DATA PROVIDED
★ ★ ★ ★ ★

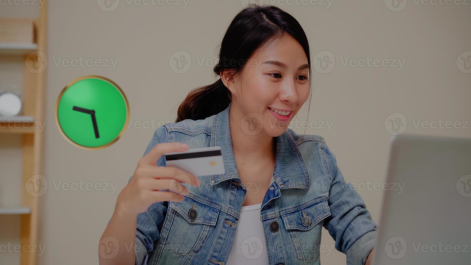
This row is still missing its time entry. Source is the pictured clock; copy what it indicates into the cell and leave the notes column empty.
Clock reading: 9:28
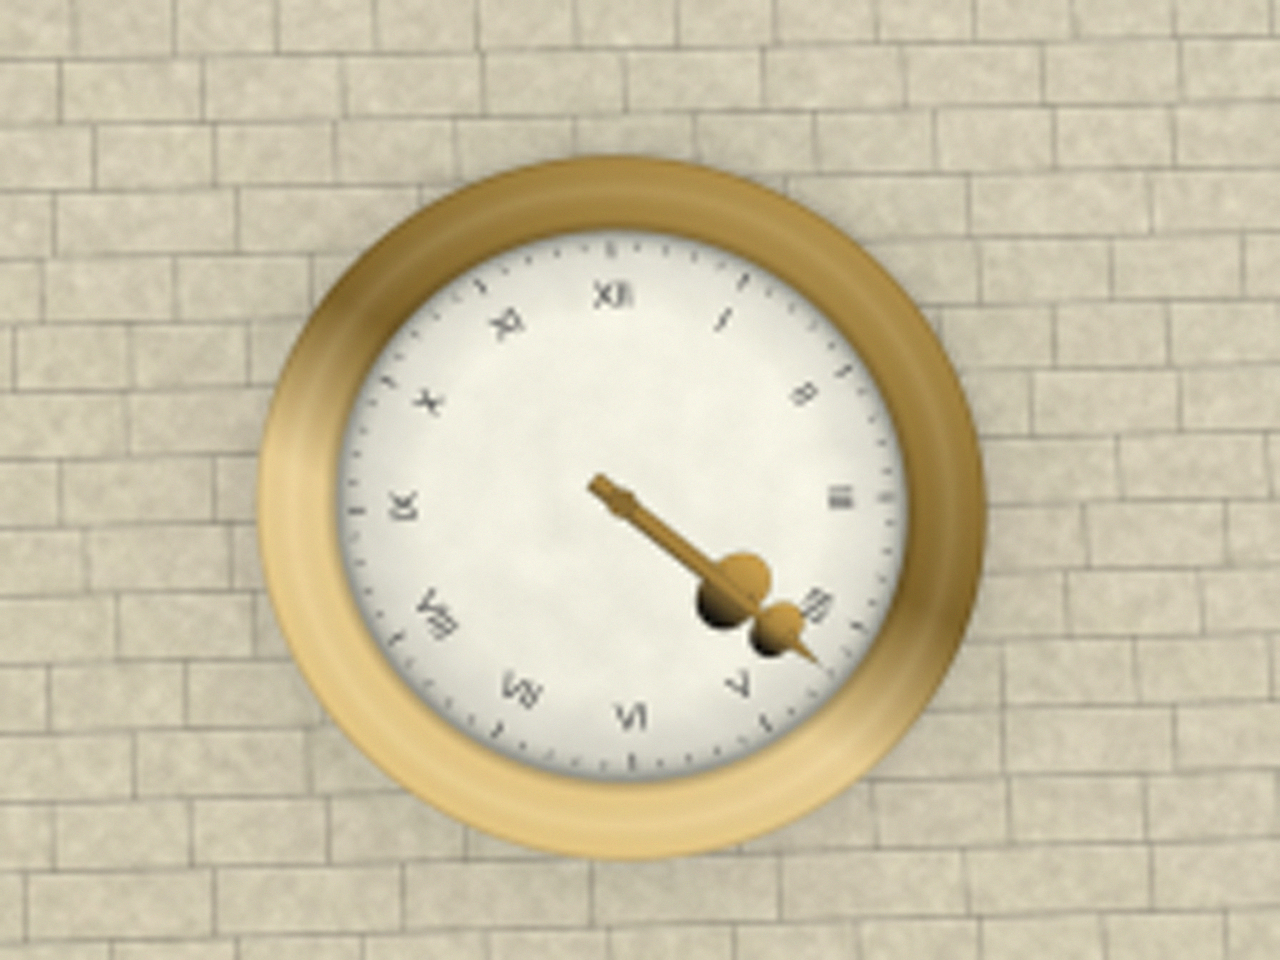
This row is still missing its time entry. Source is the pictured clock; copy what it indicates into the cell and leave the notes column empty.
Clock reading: 4:22
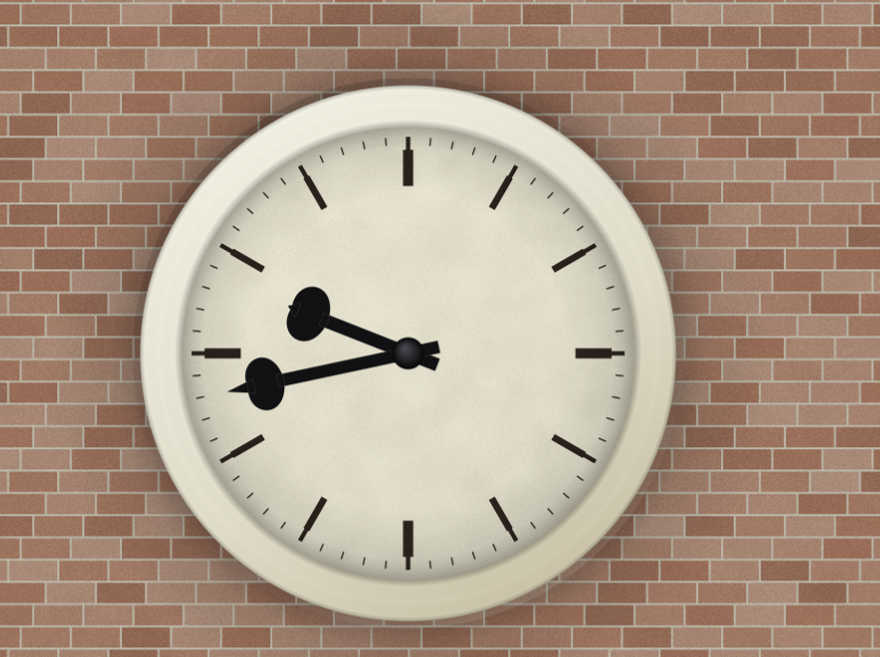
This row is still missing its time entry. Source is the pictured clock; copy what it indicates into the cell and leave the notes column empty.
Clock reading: 9:43
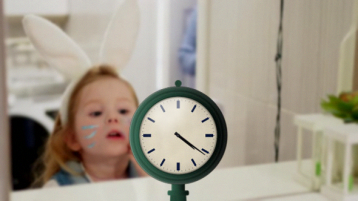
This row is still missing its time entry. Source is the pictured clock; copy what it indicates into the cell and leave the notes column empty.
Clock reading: 4:21
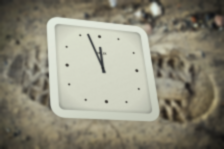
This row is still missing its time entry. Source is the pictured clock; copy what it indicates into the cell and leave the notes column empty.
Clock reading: 11:57
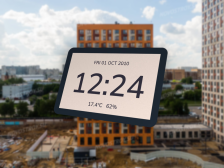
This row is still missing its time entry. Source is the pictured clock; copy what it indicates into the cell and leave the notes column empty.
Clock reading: 12:24
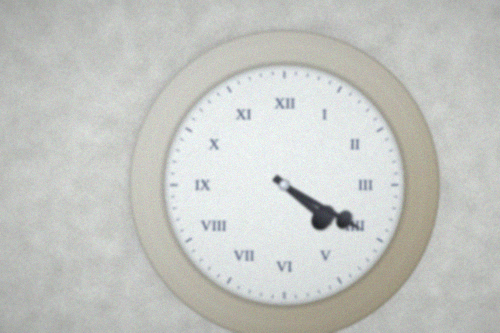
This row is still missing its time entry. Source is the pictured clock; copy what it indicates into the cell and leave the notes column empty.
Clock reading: 4:20
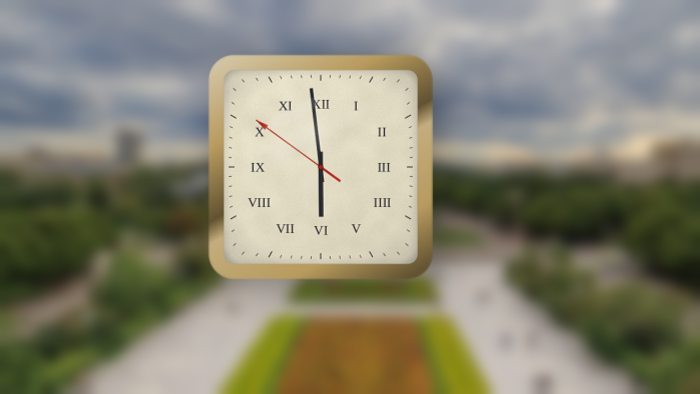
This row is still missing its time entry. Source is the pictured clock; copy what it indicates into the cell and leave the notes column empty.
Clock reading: 5:58:51
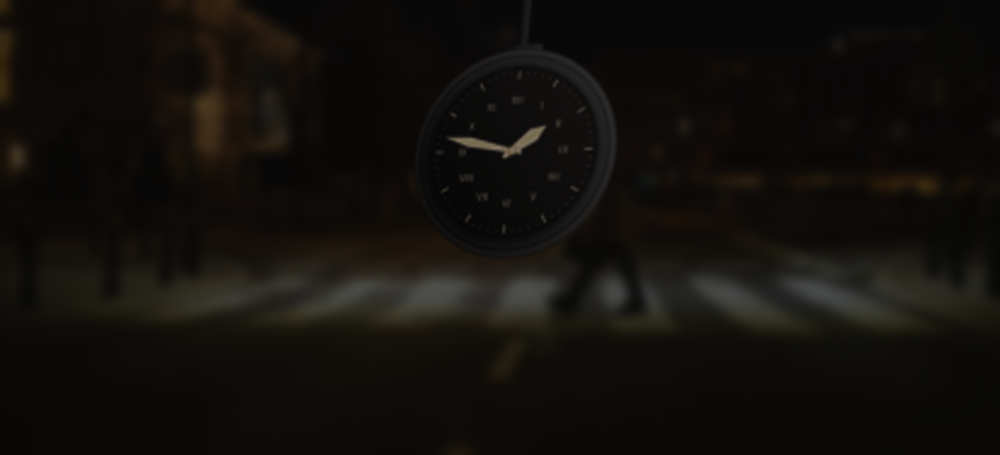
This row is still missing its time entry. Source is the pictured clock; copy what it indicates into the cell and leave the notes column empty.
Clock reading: 1:47
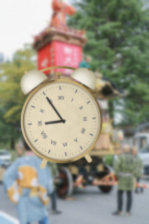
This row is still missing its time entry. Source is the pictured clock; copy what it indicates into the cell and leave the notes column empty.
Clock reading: 8:55
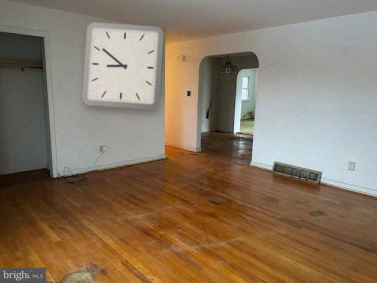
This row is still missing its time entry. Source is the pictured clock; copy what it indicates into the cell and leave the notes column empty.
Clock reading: 8:51
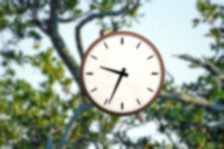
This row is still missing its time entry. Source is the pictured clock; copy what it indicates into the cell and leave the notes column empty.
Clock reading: 9:34
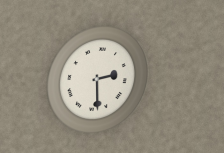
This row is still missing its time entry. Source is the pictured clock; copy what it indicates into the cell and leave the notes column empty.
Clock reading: 2:28
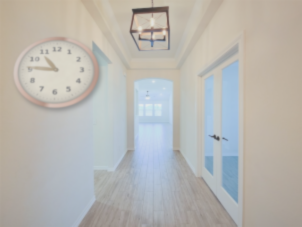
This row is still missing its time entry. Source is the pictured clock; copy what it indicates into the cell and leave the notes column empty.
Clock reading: 10:46
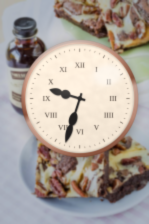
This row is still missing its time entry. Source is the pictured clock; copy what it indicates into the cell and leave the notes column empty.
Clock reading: 9:33
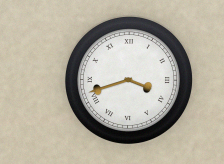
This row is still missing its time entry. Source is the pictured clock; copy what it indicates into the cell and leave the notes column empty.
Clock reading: 3:42
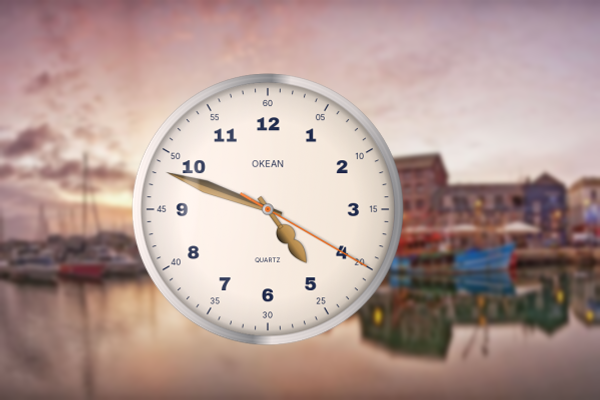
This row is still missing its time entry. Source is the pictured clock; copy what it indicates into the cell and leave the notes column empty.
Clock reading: 4:48:20
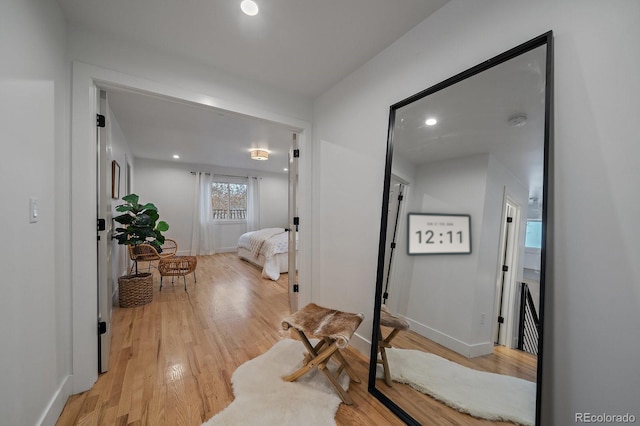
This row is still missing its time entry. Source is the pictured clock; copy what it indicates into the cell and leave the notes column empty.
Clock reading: 12:11
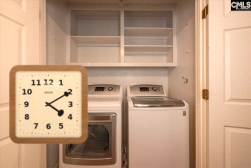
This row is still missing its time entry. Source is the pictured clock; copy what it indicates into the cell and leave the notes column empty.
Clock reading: 4:10
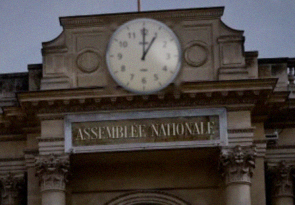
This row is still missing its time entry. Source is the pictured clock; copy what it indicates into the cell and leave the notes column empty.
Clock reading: 1:00
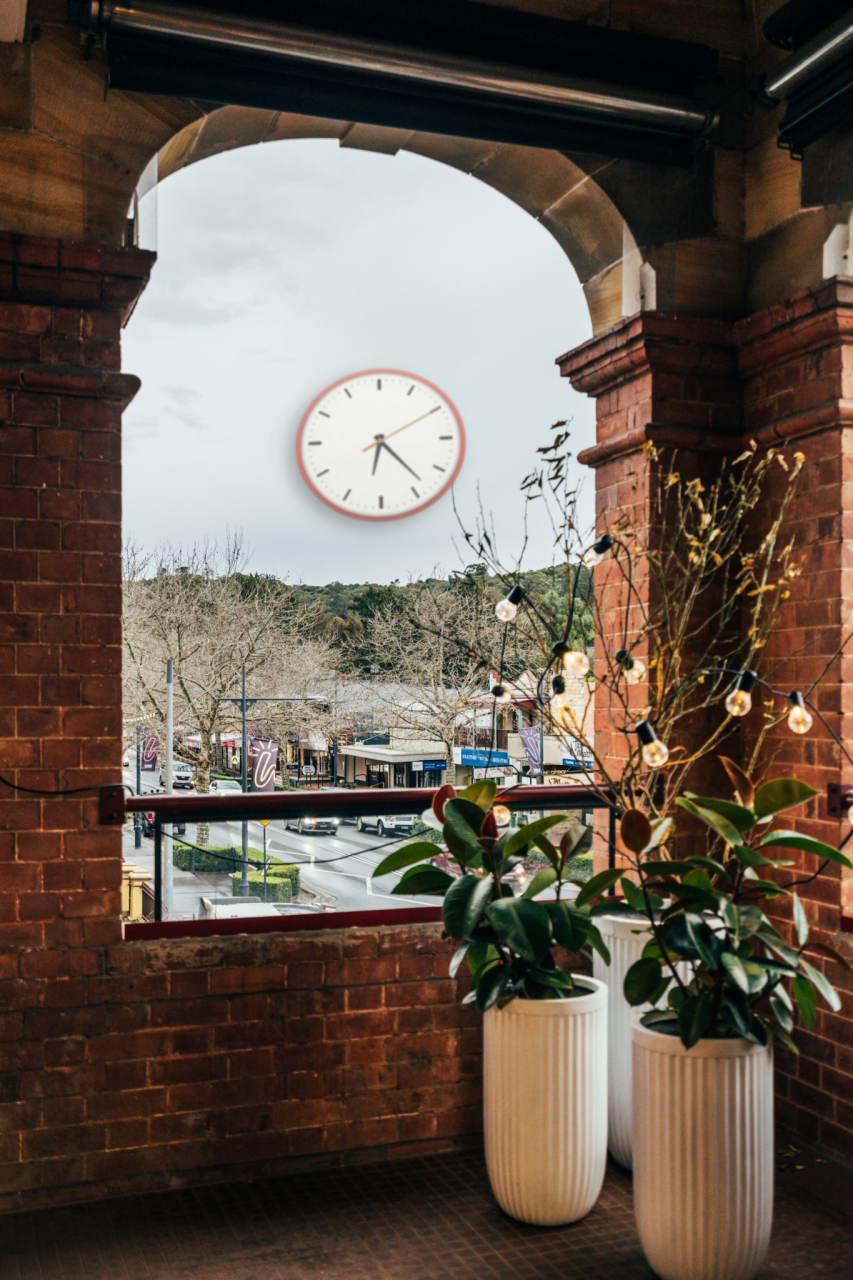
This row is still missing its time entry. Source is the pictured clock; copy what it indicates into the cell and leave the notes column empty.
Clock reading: 6:23:10
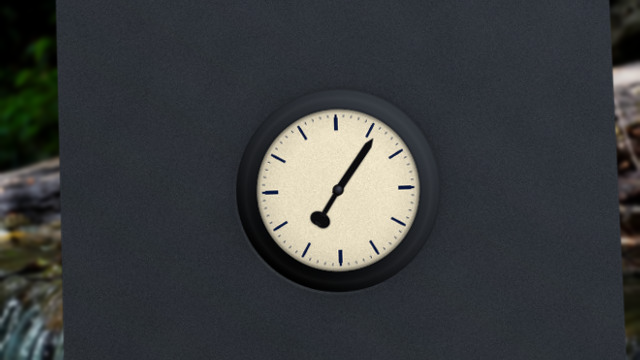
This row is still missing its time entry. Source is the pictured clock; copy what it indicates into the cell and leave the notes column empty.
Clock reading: 7:06
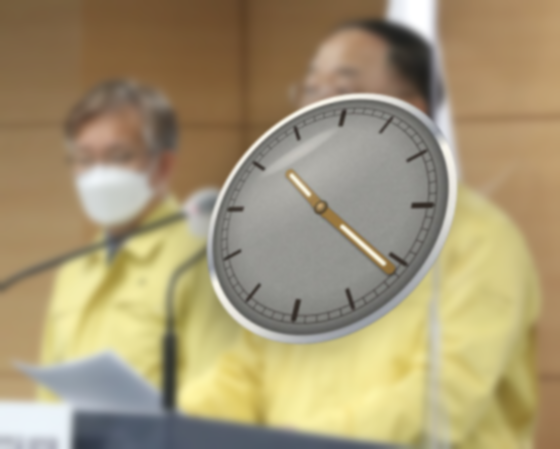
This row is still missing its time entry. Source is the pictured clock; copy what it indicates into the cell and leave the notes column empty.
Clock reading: 10:21
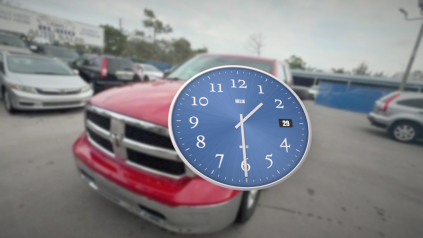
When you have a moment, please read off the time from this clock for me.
1:30
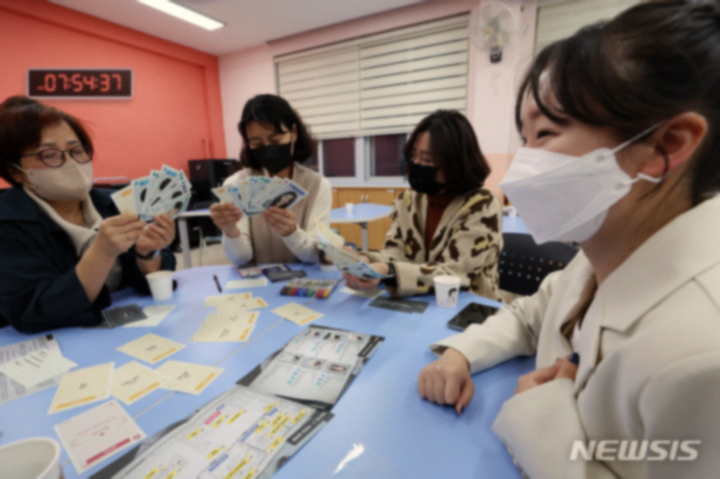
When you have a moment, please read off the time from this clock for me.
7:54:37
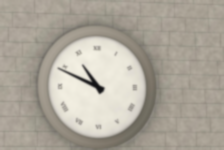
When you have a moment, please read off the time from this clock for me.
10:49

★ ★ ★ ★ ★

Please repeat every item above with "time" swapped for "timestamp" and all else left unchanged, leaving out the pictures.

This row is still missing its timestamp entry. Source is the pictured clock; copy what it indicates into the cell and leave the notes column empty.
Clock reading: 9:28
This row is still missing its timestamp entry. Source is the pictured clock; copy what it indicates into the cell and leave the notes column empty.
Clock reading: 4:22
This row is still missing its timestamp entry. Source is the pictured clock; copy what it indicates into the cell and leave the notes column empty.
Clock reading: 9:43
This row is still missing its timestamp entry. Source is the pictured clock; copy what it indicates into the cell and leave the notes column empty.
Clock reading: 4:21
This row is still missing its timestamp entry. Source is the pictured clock; copy what it indicates into the cell and leave the notes column empty.
Clock reading: 11:57
This row is still missing its timestamp entry. Source is the pictured clock; copy what it indicates into the cell and leave the notes column empty.
Clock reading: 12:24
This row is still missing its timestamp entry. Source is the pictured clock; copy what it indicates into the cell and leave the notes column empty.
Clock reading: 4:20
This row is still missing its timestamp entry. Source is the pictured clock; copy what it indicates into the cell and leave the notes column empty.
Clock reading: 5:58:51
This row is still missing its timestamp entry. Source is the pictured clock; copy what it indicates into the cell and leave the notes column empty.
Clock reading: 1:47
This row is still missing its timestamp entry. Source is the pictured clock; copy what it indicates into the cell and leave the notes column empty.
Clock reading: 8:55
This row is still missing its timestamp entry. Source is the pictured clock; copy what it indicates into the cell and leave the notes column empty.
Clock reading: 8:51
This row is still missing its timestamp entry. Source is the pictured clock; copy what it indicates into the cell and leave the notes column empty.
Clock reading: 9:34
This row is still missing its timestamp entry. Source is the pictured clock; copy what it indicates into the cell and leave the notes column empty.
Clock reading: 2:28
This row is still missing its timestamp entry. Source is the pictured clock; copy what it indicates into the cell and leave the notes column empty.
Clock reading: 10:46
This row is still missing its timestamp entry. Source is the pictured clock; copy what it indicates into the cell and leave the notes column empty.
Clock reading: 9:33
This row is still missing its timestamp entry. Source is the pictured clock; copy what it indicates into the cell and leave the notes column empty.
Clock reading: 3:42
This row is still missing its timestamp entry. Source is the pictured clock; copy what it indicates into the cell and leave the notes column empty.
Clock reading: 4:48:20
This row is still missing its timestamp entry. Source is the pictured clock; copy what it indicates into the cell and leave the notes column empty.
Clock reading: 12:11
This row is still missing its timestamp entry. Source is the pictured clock; copy what it indicates into the cell and leave the notes column empty.
Clock reading: 4:10
This row is still missing its timestamp entry. Source is the pictured clock; copy what it indicates into the cell and leave the notes column empty.
Clock reading: 1:00
This row is still missing its timestamp entry. Source is the pictured clock; copy what it indicates into the cell and leave the notes column empty.
Clock reading: 6:23:10
This row is still missing its timestamp entry. Source is the pictured clock; copy what it indicates into the cell and leave the notes column empty.
Clock reading: 7:06
This row is still missing its timestamp entry. Source is the pictured clock; copy what it indicates into the cell and leave the notes column empty.
Clock reading: 10:21
When you have a moment, please read off the timestamp from this clock for me.
1:30
When you have a moment, please read off the timestamp from this clock for me.
7:54:37
When you have a moment, please read off the timestamp from this clock for me.
10:49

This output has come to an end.